A workplace relations system that drives investment to other countries is in nobody’s interest; certainly not those union members and their families who will be bargaining themselves out of a future.

We must change our policy frameworks and our business environment.

We must do new things or do old things in better ways.

And we must innovate – both in business practices and in technology.

The oil and gas industry has a long history of innovation.

It is one of the world’s most technologically advanced industries.

Technological shifts have helped this industry find and develop resources that were once considered unreachable or uneconomic.

In recent years, innovations such as horizontal drilling have enabled the production of gas from shale rocks in the US and from coal seams in Australia.

Less than a decade ago, it was widely believed that Eastern Australia did not have enough gas.

Plans were being developed to pipe gas from Papua New Guinea to Queensland.

But some pioneering onshore gas companies said they could produce gas from coal seams in Queensland.

Not only has the PNG gas pipeline been scrapped, but the state is now developing a $65B export industry.

Australia also has the potential to exploit natural gas held in shale rocks in WA, the Northern Territory and South Australia.

And I am pleased to see that the governments in those jurisdictions support their onshore gas industries.

But the next major innovation in Australian oil and gas is likely to be floating LNG.

Shell’s Prelude FLNG project will develop fields 200km off the coast of WA.

This will be the largest vessel built in human history. It is designed to withstand category five cyclones. That’s what I mean by innovation.

The FLNG innovation is exciting because it enables development of reserves that would otherwise be uneconomic.

It’s true that FLNG projects cannot be subjected to state-based gas reservation policies.

But gas reservation is bad policy and FLNG’s inability to co-exist with flawed policy should not be the criteria against which it is judged.

It’s true that FLNG construction creates fewer construction jobs than an onshore gas plant does.

But developing these fields will create jobs and tax revenue that Australia would not otherwise enjoy.

And once an FLNG plant starts operating, it requires more support staff than an onshore plant.

And these are long-term jobs.

An entire new industry – ‘FLNG servicing’ – will emerge.

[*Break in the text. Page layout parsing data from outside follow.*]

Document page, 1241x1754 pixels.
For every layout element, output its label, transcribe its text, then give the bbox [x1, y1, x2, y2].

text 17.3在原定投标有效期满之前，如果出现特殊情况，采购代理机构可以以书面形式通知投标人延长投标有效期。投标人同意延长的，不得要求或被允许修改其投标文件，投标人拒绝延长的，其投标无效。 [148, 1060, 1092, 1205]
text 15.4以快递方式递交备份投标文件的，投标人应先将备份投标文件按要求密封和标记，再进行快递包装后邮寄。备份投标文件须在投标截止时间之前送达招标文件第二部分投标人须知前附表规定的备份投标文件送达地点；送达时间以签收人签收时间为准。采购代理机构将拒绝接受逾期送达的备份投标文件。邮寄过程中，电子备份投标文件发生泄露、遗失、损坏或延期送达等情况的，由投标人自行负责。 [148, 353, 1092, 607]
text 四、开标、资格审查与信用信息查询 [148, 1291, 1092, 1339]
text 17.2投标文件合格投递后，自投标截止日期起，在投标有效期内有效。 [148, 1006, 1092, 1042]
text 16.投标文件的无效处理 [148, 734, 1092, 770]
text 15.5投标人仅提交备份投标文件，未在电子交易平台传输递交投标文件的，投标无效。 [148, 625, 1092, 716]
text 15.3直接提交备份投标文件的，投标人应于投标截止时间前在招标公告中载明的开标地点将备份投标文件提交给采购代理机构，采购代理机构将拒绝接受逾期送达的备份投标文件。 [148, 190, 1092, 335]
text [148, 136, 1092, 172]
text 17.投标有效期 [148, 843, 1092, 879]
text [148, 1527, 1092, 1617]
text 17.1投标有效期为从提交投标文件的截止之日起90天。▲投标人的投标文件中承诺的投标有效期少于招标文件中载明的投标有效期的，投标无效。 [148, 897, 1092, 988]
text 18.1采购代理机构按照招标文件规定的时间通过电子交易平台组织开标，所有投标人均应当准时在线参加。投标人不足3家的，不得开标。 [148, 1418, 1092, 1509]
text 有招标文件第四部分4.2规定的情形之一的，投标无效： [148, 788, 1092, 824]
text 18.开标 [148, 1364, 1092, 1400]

It will create well-paid jobs and offer training that will take Australians around the world.

FLNG is an exciting innovation.

It will require us to change the way we think and operate, but it will also open new doors for Australian businesses and workers.

We shouldn’t fear innovation and nor should we fear change.

Innovation has increased energy security and enhanced our prosperity.

Innovative policy reforms introduced in the 1980s and 1990s transformed our business environment and took Australia from being a closed shop to a prosperous nation.

Now is not the time to retreat into our shells.

That is the worst approach to take when times get tough.

We must get serious about closing the competitive gap that has opened up between Australia and our rivals.

If we get our act together, more LNG projects will be developed in Australia.

If we get our act together, our nation will become more competitive across the board and we will extend our run of prosperity.

The opportunity is before us. But if we don’t grab it, we’ll lose it.